EXCERPT TO READ:
--------------------------------
LUXOR, Egypt, Nov 6, (AP): Egypt opened three tombs in the ancient city of Luxor to the public for the first time on Thursday, hoping to spur interest in tourism despite the shadow of last weekend’s airline crash in the Sinai Peninsula.

The most significant tomb was that of Huy, Viceroy of Kush under the famed King Tutankhamun. Inside the tomb, wall paintings depict a great festival with southerners from Nubia paying tribute, confirming Egypt’s domination and the authority of local rulers.

“The tomb also shows Huy receiving the seal of his office, and other unparalleled details regarding the administration of Egypt’s most important foreign holdings,” said John Darnell of Yale University. “In many ways the tomb of Huy gives us one of the most detailed and colorful glimpses into the interactions of Egyptians and Nubians during the high noon of imperial Egypt.”

Antiquities Minister Mamdouh Eldamaty said the newly opened tombs, in the Qurnat Marey area of Luxor, are among the most important ones built for nobles of the New Kingdom period, which ended over 3,000 years ago. The opening, planned before the airline disaster, is part of government plans to highlight new archaeological sites to encourage tourism.

The cause of Saturday’s crash of a Metrojet flight packed with Russian vacationers returning home from the Red Sea resort of Sharm el-Sheikh is under investigation, but the Islamic State extremist group has claimed responsibility and British Prime Minister David Cameron said it was “more likely than not” that a bomb brought down the flight. All 224 on board were killed.

Cameron has grounded all British flights to and from Sinai, stranding thousands of tourists, citing “intelligence and information.” Germany’s Lufthansa Group said later Thursday it was also suspending flights to and from Sharm el-Sheikh.

“It is very sad what happened, but we have to wait or the result of the investigation,” Eldamaty said before descending into Huy’s tomb. “It was not a terror act, it was an accident,” he said, voicing the official narrative that many Egyptians in tourism-dependent areas have come to espouse with a sometimes desperate hopefulness.

Most of the tombs in Luxor are secured against unauthorized entry, but the ministry keeps several open at any given time, rotating access regularly to give them a rest from humidity and visitors.

The two other tombs opened Thursday are known as Tomb TT 277 of Amunemonet, a priest in the funerary temple of Amenhotep III, and Tomb TT 278 of Amunemhab, who was the keeper of the cattle belonging to the temple of the god Amun Re.
--------------------------------
TASKS:
1. Answer these from the article on the Luxor tombs:
(a) Under which king did Huy serve as Viceroy of Kush?
(b) How many people on board the Metrojet flight were killed?
(c) What was Amunemhab's position?
2. Duplicate the passage of the article on the Luxor tombs starting at "The two other" and ending at "god Amun Re.".
--------------------------------
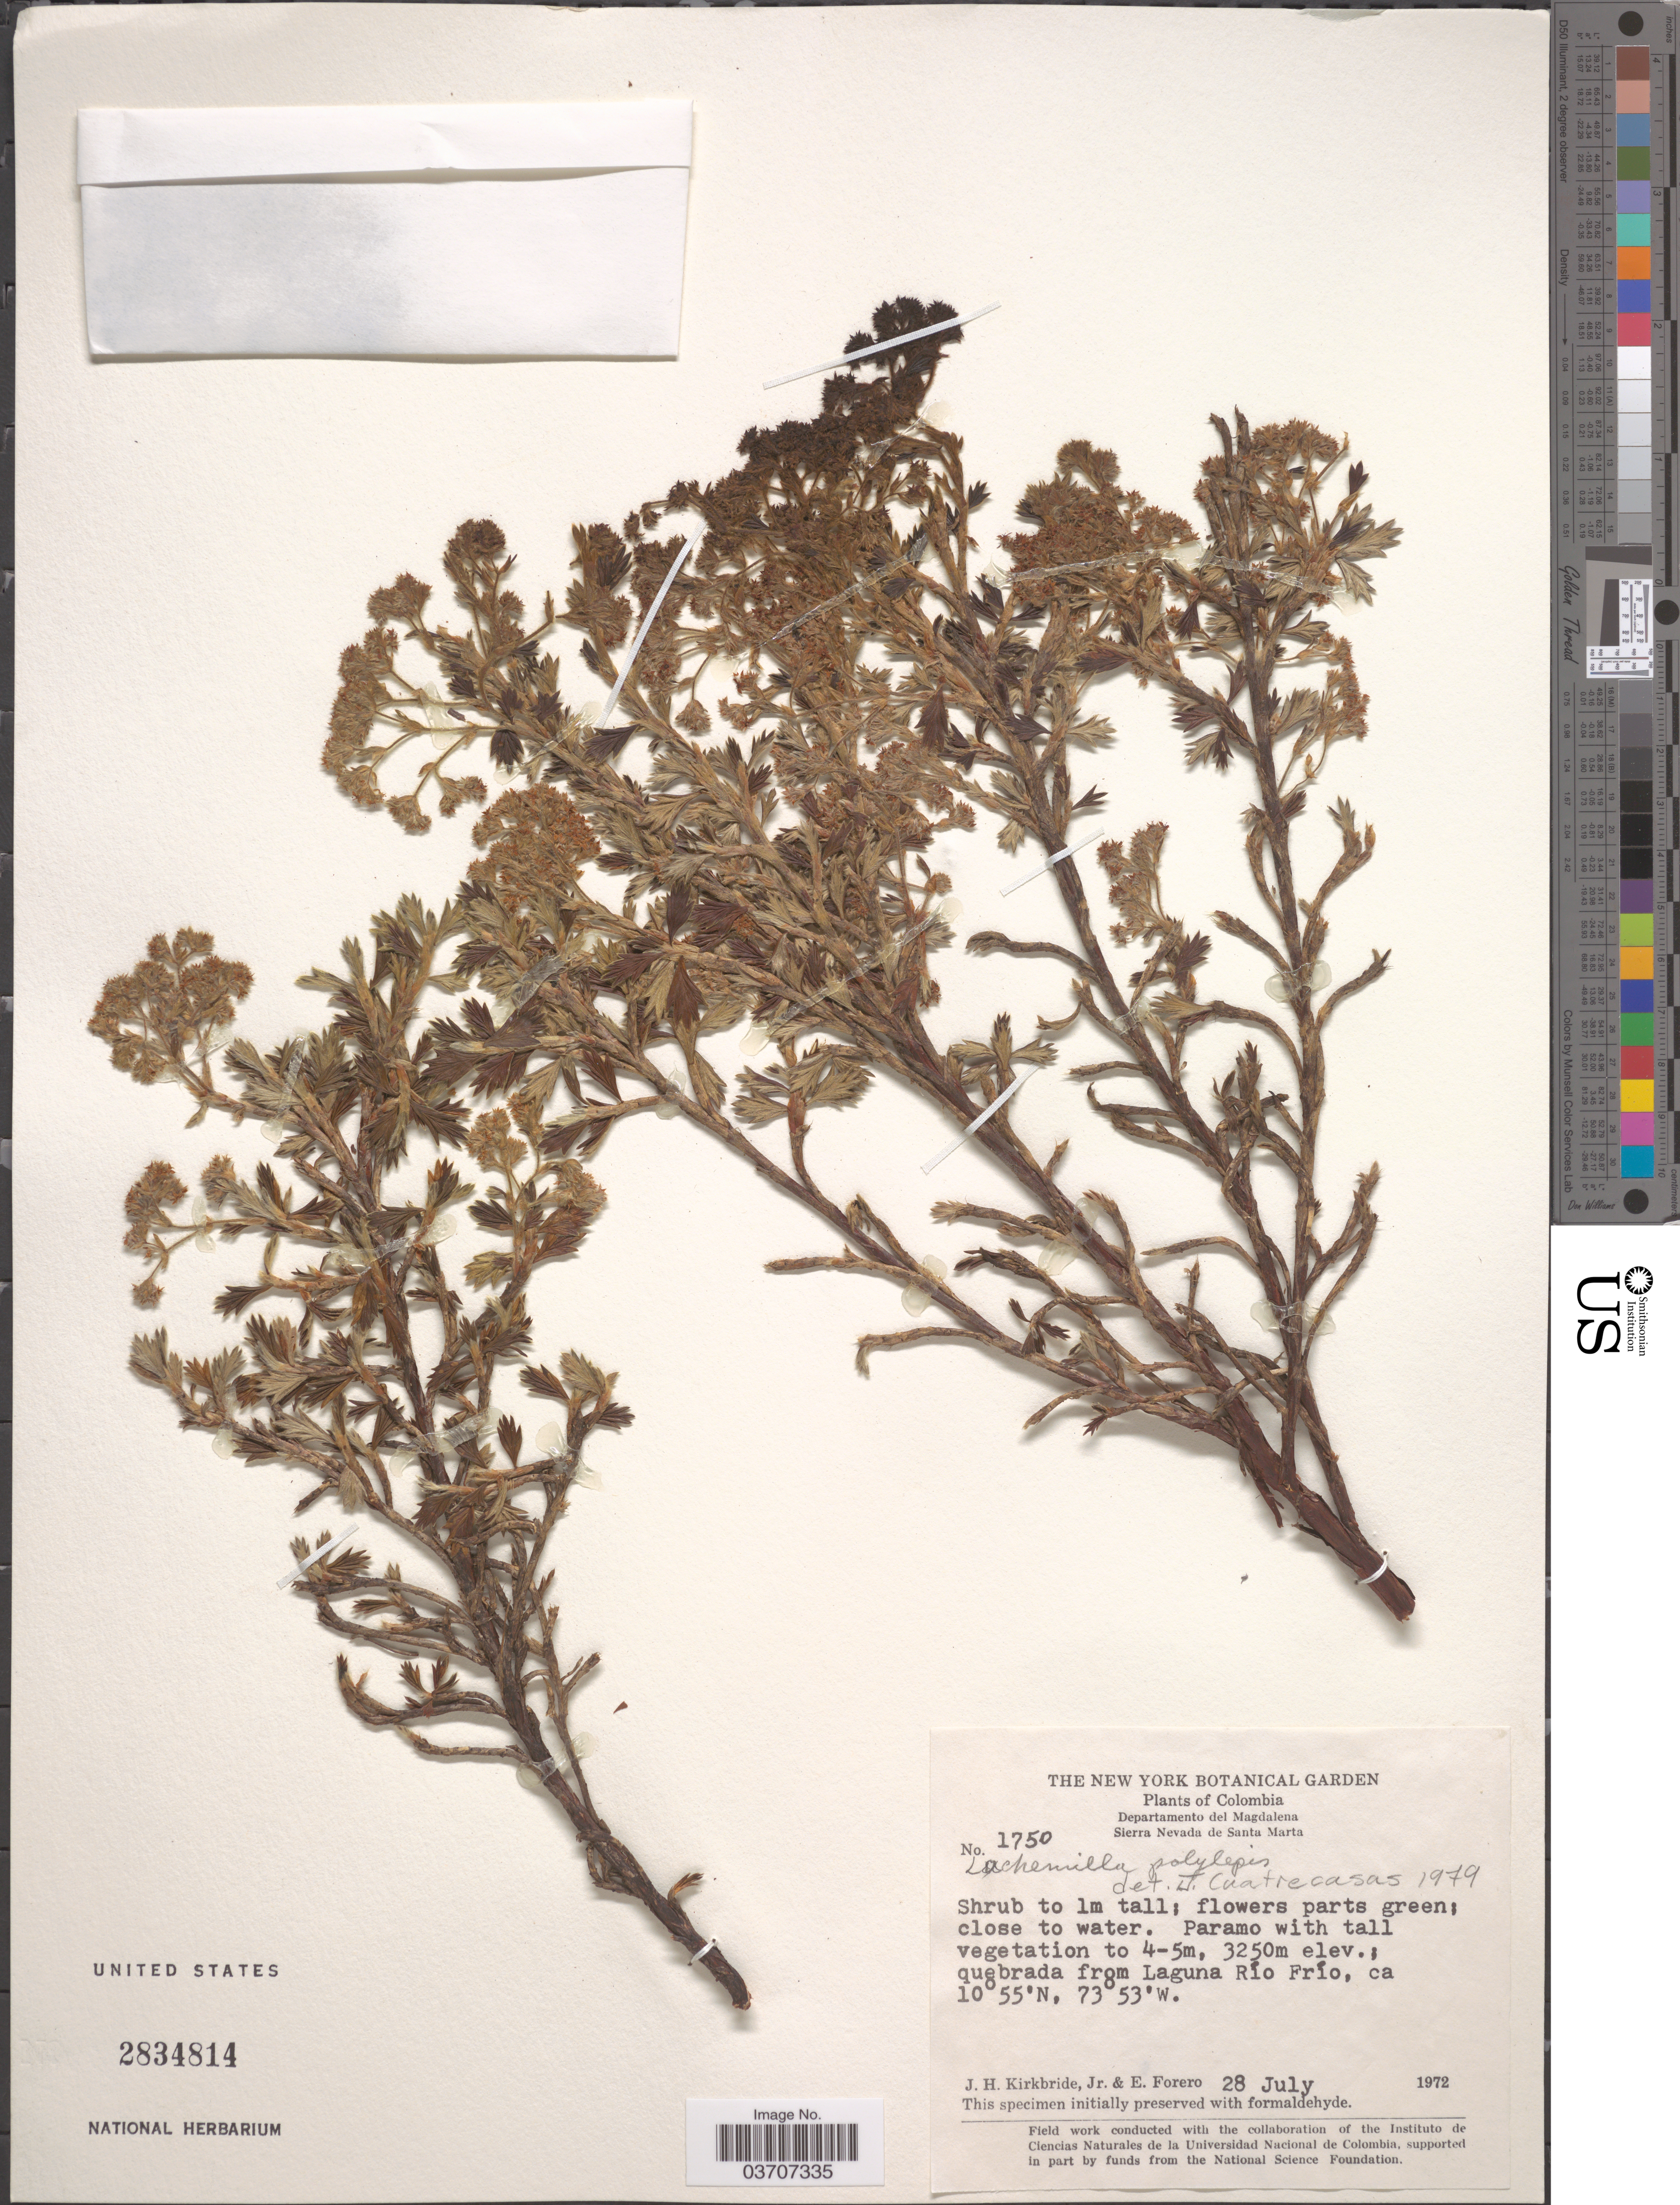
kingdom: Plantae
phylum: Tracheophyta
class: Magnoliopsida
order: Rosales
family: Rosaceae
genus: Lachemilla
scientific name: Lachemilla polylepis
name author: (Wedd.) Rothm.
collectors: J. H. Kirkbride & E. Forero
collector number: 1750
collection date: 1972-07-28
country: Colombia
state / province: Magdalena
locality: Departamento del Magdalena. Sierra Nevada de Santa Marta. Quebrada from Laguna Río Frío.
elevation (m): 3250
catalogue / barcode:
--------------------------------
SOLUTION SET:
1.
(a) King Tutankhamun
(b) 224
(c) Keeper of the cattle belonging to the temple of the god Amun Re

2.
The two other tombs opened Thursday are known as Tomb TT 277 of Amunemonet, a priest in the funerary temple of Amenhotep III, and Tomb TT 278 of Amunemhab, who was the keeper of the cattle belonging to the temple of the god Amun Re.